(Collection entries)

▬▬▬

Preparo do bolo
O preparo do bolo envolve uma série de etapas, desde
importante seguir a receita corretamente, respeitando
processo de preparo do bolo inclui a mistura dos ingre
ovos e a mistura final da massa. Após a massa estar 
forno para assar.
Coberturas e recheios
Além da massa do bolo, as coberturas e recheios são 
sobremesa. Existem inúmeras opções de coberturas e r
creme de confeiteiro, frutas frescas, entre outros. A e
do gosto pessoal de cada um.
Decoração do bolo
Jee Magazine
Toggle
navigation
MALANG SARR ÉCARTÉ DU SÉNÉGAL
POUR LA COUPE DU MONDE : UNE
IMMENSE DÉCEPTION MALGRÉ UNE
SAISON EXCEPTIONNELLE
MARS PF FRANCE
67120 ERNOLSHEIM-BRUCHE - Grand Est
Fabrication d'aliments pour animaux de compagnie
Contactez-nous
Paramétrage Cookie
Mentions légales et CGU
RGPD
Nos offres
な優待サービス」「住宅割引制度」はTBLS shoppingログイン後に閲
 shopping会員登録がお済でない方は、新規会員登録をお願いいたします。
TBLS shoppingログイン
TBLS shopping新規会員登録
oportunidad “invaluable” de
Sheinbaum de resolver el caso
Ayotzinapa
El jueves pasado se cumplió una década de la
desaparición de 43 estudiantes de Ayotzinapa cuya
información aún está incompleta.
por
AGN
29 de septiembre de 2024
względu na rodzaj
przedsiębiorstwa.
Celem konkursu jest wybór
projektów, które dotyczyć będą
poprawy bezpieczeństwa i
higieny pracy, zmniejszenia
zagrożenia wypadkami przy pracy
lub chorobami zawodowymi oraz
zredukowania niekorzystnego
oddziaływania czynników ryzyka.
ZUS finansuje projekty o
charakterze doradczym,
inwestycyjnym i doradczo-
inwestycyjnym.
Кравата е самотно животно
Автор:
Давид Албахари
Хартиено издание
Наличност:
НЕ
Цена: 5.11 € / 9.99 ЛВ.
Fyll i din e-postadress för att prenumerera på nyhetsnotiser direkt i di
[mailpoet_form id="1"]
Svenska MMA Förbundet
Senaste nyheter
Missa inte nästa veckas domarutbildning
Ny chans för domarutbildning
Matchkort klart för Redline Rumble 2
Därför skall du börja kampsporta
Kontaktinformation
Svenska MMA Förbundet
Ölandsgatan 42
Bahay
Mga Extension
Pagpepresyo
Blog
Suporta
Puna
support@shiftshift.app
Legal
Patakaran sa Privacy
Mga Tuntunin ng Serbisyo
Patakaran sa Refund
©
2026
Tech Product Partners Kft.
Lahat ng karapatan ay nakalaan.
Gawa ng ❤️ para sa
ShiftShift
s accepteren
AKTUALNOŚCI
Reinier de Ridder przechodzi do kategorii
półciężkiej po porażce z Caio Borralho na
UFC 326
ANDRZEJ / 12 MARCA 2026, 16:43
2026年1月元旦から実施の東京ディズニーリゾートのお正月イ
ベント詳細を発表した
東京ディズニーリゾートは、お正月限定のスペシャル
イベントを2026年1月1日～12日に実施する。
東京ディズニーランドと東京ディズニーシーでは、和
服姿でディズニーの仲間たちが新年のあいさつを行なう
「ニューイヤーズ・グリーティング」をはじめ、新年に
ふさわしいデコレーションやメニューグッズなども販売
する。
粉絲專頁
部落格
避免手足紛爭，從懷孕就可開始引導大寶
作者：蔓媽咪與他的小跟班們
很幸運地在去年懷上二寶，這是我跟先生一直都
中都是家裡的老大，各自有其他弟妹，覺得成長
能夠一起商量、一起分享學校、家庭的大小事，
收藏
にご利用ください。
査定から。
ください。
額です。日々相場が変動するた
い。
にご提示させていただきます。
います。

▬▬▬

In the entries above, how many lines hold the word "Patakaran"? Answer with the number only.

2